Time Complexity: Tabulation Bottom Up DP
O(n)
0
0
Tabulation Bottom Up DP in DSA C - Time & Space Complexity
Understanding Time Complexity
We want to understand how fast a bottom-up dynamic programming solution runs as the input size grows.
Specifically, how the number of steps changes when we fill the table from the smallest subproblems up.
Scenario Under Consideration
Analyze the time complexity of the following code snippet.
int fib(int n) {
int dp[n+1];
dp[0] = 0;
dp[1] = 1;
for (int i = 2; i <= n; i++) {
dp[i] = dp[i-1] + dp[i-2];
}
return dp[n];
}
This code calculates the nth Fibonacci number using bottom-up tabulation.
Identify Repeating Operations
Identify the loops, recursion, array traversals that repeat.
- Primary operation: The for-loop that fills the dp array from 2 to n.
- How many times: Exactly n-1 times (from 2 up to n).
How Execution Grows With Input
Each new input number adds one more step to fill the dp table.
| Input Size (n) | Approx.

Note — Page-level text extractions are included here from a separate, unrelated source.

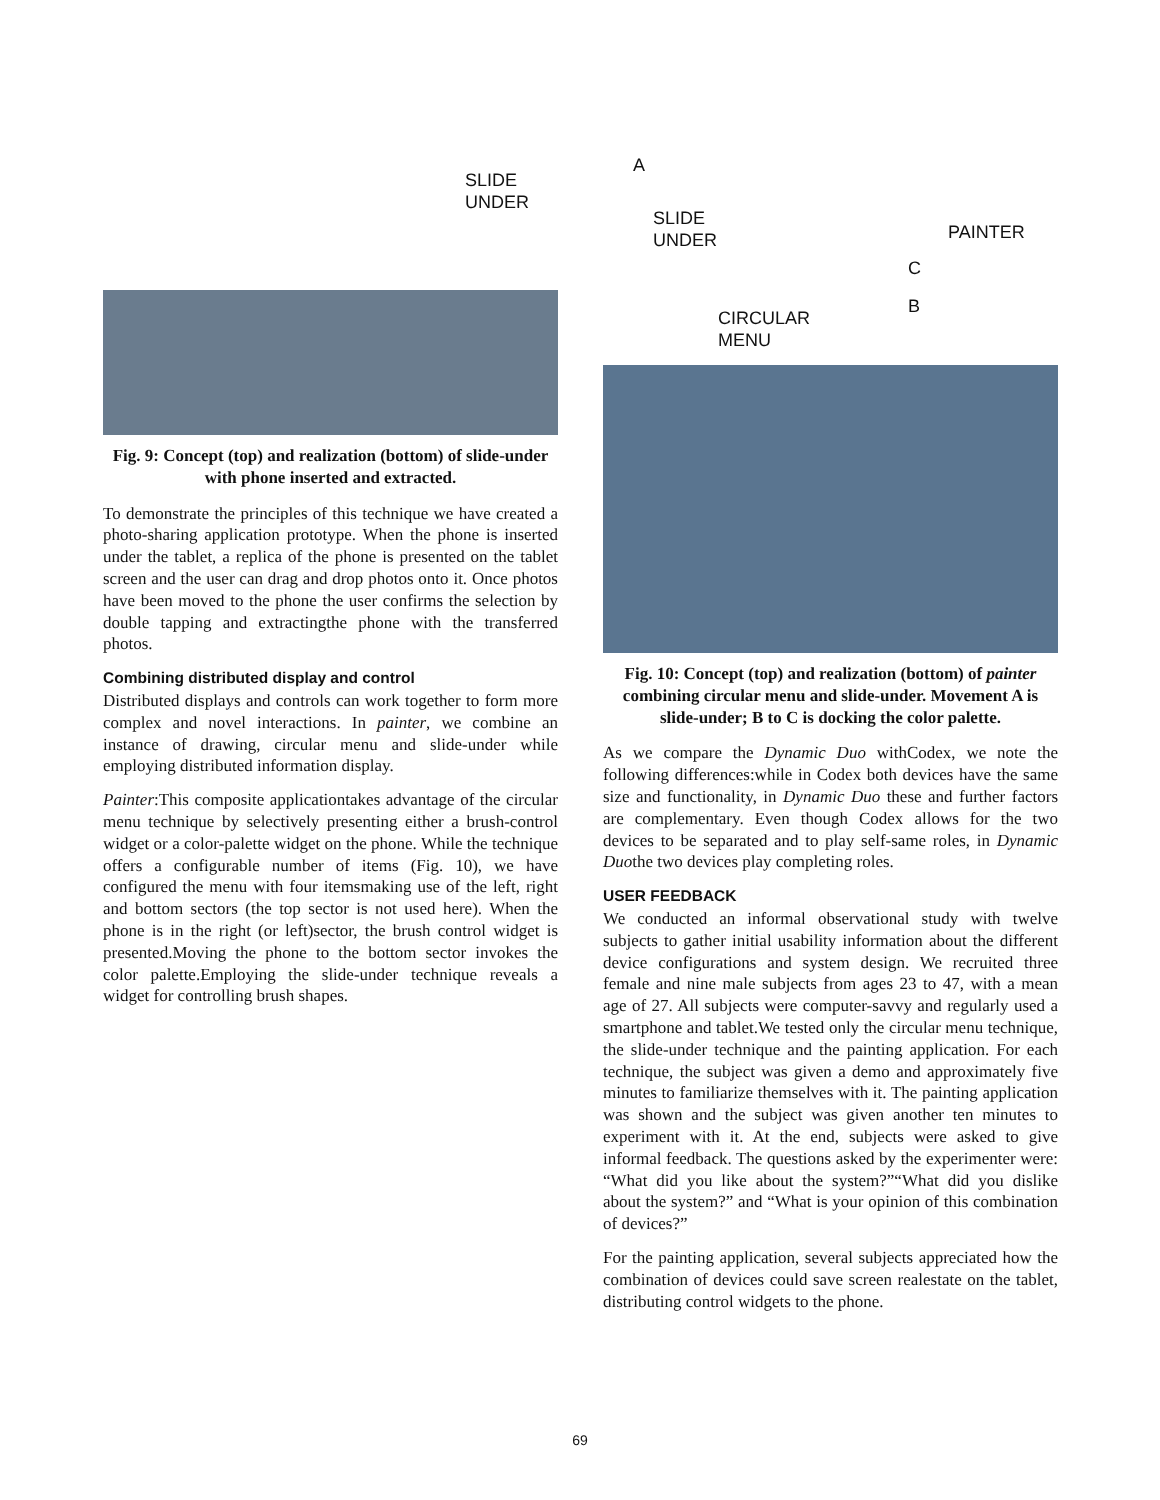SLIDE
UNDER
Fig. 9: Concept (top) and realization (bottom) of slide-under with phone inserted and extracted.
To demonstrate the principles of this technique we have created a photo-sharing application prototype. When the phone is inserted under the tablet, a replica of the phone is presented on the tablet screen and the user can drag and drop photos onto it. Once photos have been moved to the phone the user confirms the selection by double tapping and extractingthe phone with the transferred photos.
Combining distributed display and control
Distributed displays and controls can work together to form more complex and novel interactions. In painter, we combine an instance of drawing, circular menu and slide-under while employing distributed information display.
Painter:This composite applicationtakes advantage of the circular menu technique by selectively presenting either a brush-control widget or a color-palette widget on the phone. While the technique offers a configurable number of items (Fig. 10), we have configured the menu with four itemsmaking use of the left, right and bottom sectors (the top sector is not used here). When the phone is in the right (or left)sector, the brush control widget is presented.Moving the phone to the bottom sector invokes the color palette.Employing the slide-under technique reveals a widget for controlling brush shapes.
A
SLIDE
UNDER PAINTER
C
CIRCULAR
MENU
B
Fig. 10: Concept (top) and realization (bottom) of painter combining circular menu and slide-under. Movement A is slide-under; B to C is docking the color palette.
As we compare the Dynamic Duo withCodex, we note the following differences:while in Codex both devices have the same size and functionality, in Dynamic Duo these and further factors are complementary. Even though Codex allows for the two devices to be separated and to play self-same roles, in Dynamic Duothe two devices play completing roles.
USER FEEDBACK
We conducted an informal observational study with twelve subjects to gather initial usability information about the different device configurations and system design. We recruited three female and nine male subjects from ages 23 to 47, with a mean age of 27. All subjects were computer-savvy and regularly used a smartphone and tablet.We tested only the circular menu technique, the slide-under technique and the painting application. For each technique, the subject was given a demo and approximately five minutes to familiarize themselves with it. The painting application was shown and the subject was given another ten minutes to experiment with it. At the end, subjects were asked to give informal feedback. The questions asked by the experimenter were: “What did you like about the system?”“What did you dislike about the system?” and “What is your opinion of this combination of devices?”
For the painting application, several subjects appreciated how the combination of devices could save screen realestate on the tablet, distributing control widgets to the phone.
69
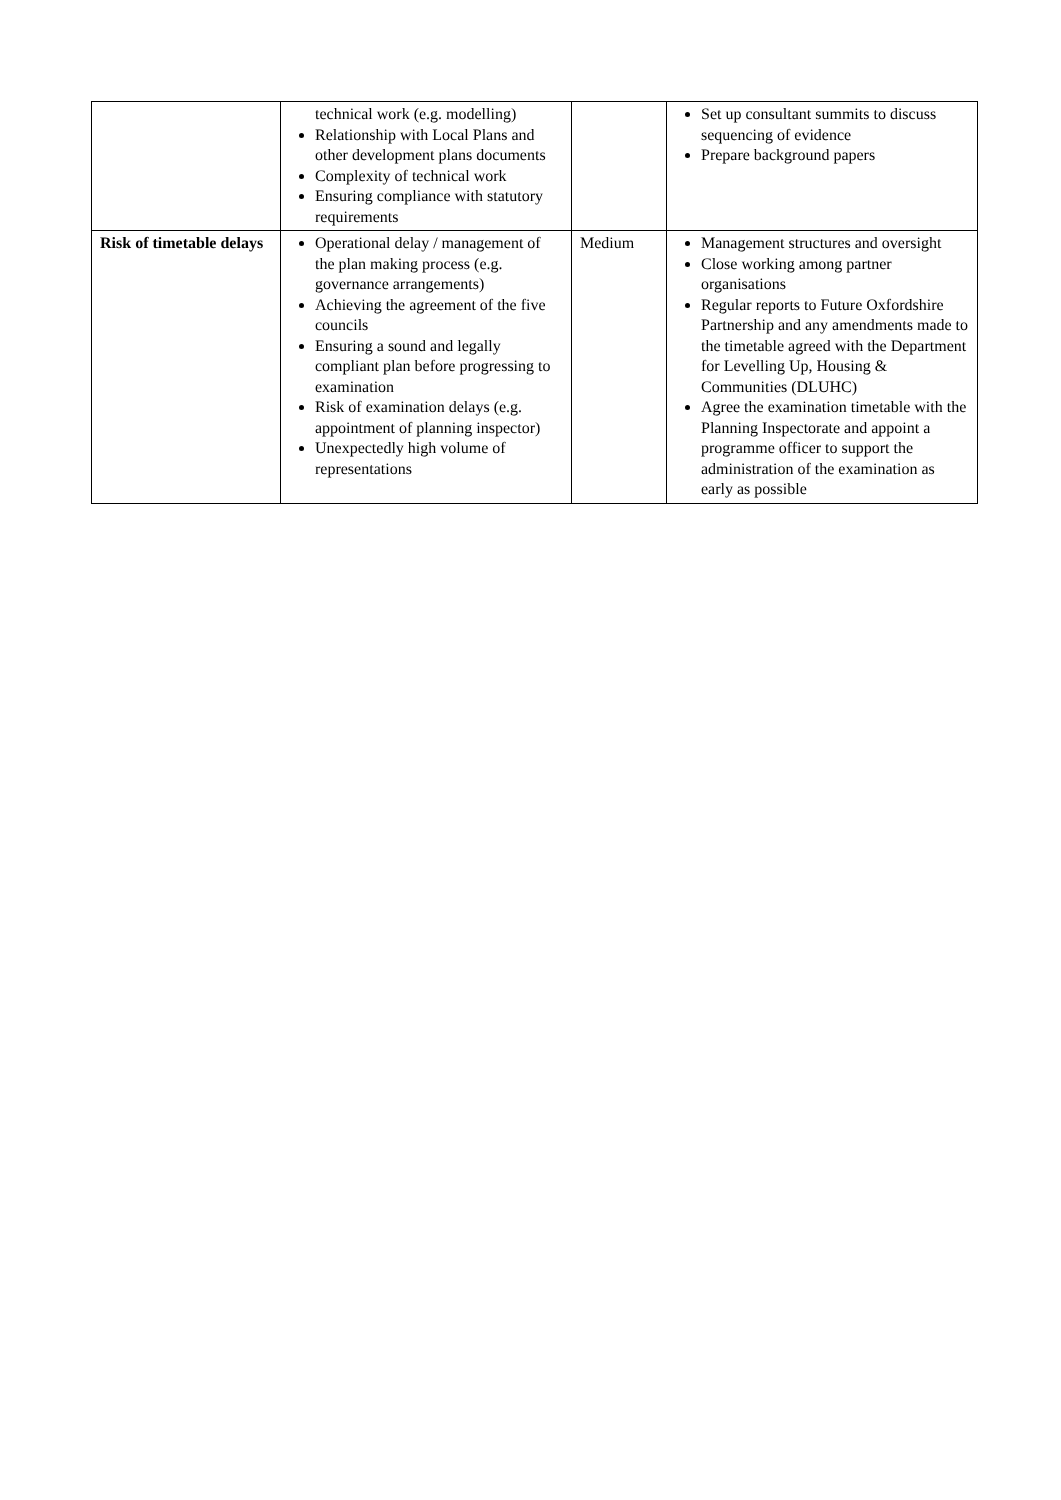| | technical work (e.g. modelling) Relationship with Local Plans and other development plans documents Complexity of technical work Ensuring compliance with statutory requirements | | Set up consultant summits to discuss sequencing of evidence Prepare background papers |
| Risk of timetable delays | Operational delay / management of the plan making process (e.g. governance arrangements) Achieving the agreement of the five councils Ensuring a sound and legally compliant plan before progressing to examination Risk of examination delays (e.g. appointment of planning inspector) Unexpectedly high volume of representations | Medium | Management structures and oversight Close working among partner organisations Regular reports to Future Oxfordshire Partnership and any amendments made to the timetable agreed with the Department for Levelling Up, Housing & Communities (DLUHC) Agree the examination timetable with the Planning Inspectorate and appoint a programme officer to support the administration of the examination as early as possible |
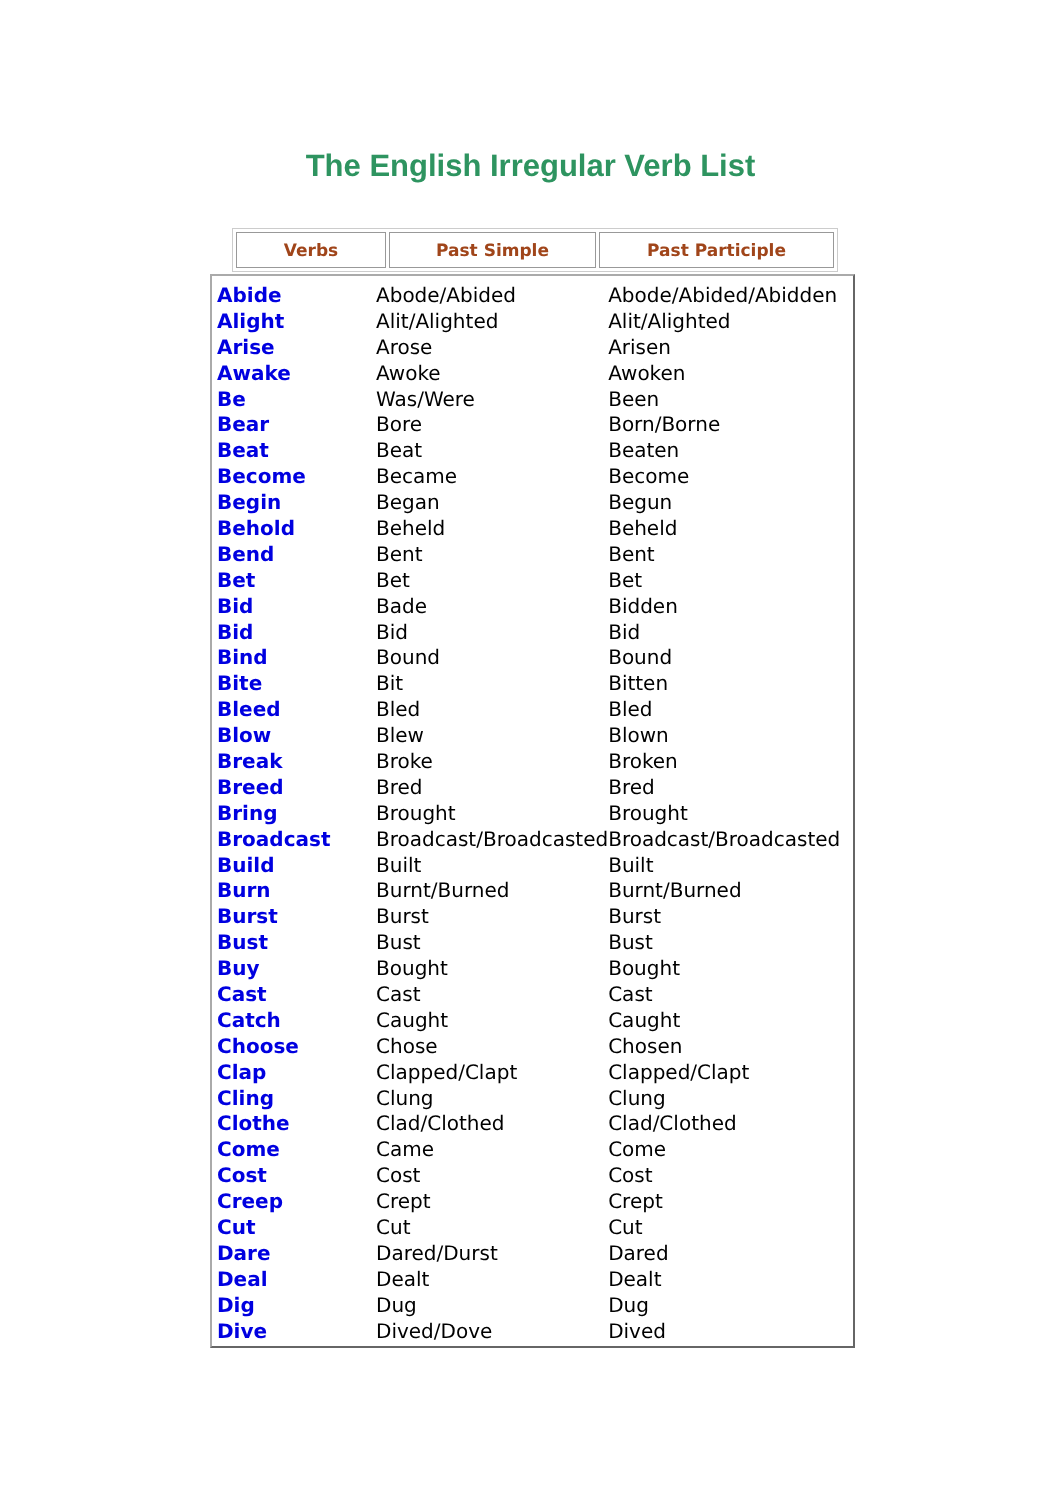The English Irregular Verb List
| Verbs | Past Simple | Past Participle |
| --- | --- | --- |
| Abide | Abode/Abided | Abode/Abided/Abidden |
| Alight | Alit/Alighted | Alit/Alighted |
| Arise | Arose | Arisen |
| Awake | Awoke | Awoken |
| Be | Was/Were | Been |
| Bear | Bore | Born/Borne |
| Beat | Beat | Beaten |
| Become | Became | Become |
| Begin | Began | Begun |
| Behold | Beheld | Beheld |
| Bend | Bent | Bent |
| Bet | Bet | Bet |
| Bid | Bade | Bidden |
| Bid | Bid | Bid |
| Bind | Bound | Bound |
| Bite | Bit | Bitten |
| Bleed | Bled | Bled |
| Blow | Blew | Blown |
| Break | Broke | Broken |
| Breed | Bred | Bred |
| Bring | Brought | Brought |
| Broadcast | Broadcast/Broadcasted | Broadcast/Broadcasted |
| Build | Built | Built |
| Burn | Burnt/Burned | Burnt/Burned |
| Burst | Burst | Burst |
| Bust | Bust | Bust |
| Buy | Bought | Bought |
| Cast | Cast | Cast |
| Catch | Caught | Caught |
| Choose | Chose | Chosen |
| Clap | Clapped/Clapt | Clapped/Clapt |
| Cling | Clung | Clung |
| Clothe | Clad/Clothed | Clad/Clothed |
| Come | Came | Come |
| Cost | Cost | Cost |
| Creep | Crept | Crept |
| Cut | Cut | Cut |
| Dare | Dared/Durst | Dared |
| Deal | Dealt | Dealt |
| Dig | Dug | Dug |
| Dive | Dived/Dove | Dived |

Operations |
|---|---|
| 10 | About 9 steps |
| 100 | About 99 steps |
| 1000 | About 999 steps |
Pattern observation: The number of steps grows roughly in a straight line as n increases.
Final Time Complexity
Time Complexity: O(n)
This means the time to compute grows directly in proportion to the input size.
Common Mistake
[X] Wrong: "Dynamic programming always takes exponential time because it solves many subproblems."
[OK] Correct: Bottom-up DP solves each subproblem once and stores the result, so it runs in linear time here, not exponential.
Interview Connect
Understanding how bottom-up DP reduces repeated work is a key skill that shows you can write efficient code for problems with overlapping subproblems.
Self-Check
"What if we changed the loop to compute dp[i] using three previous values instead of two? How would the time complexity change?"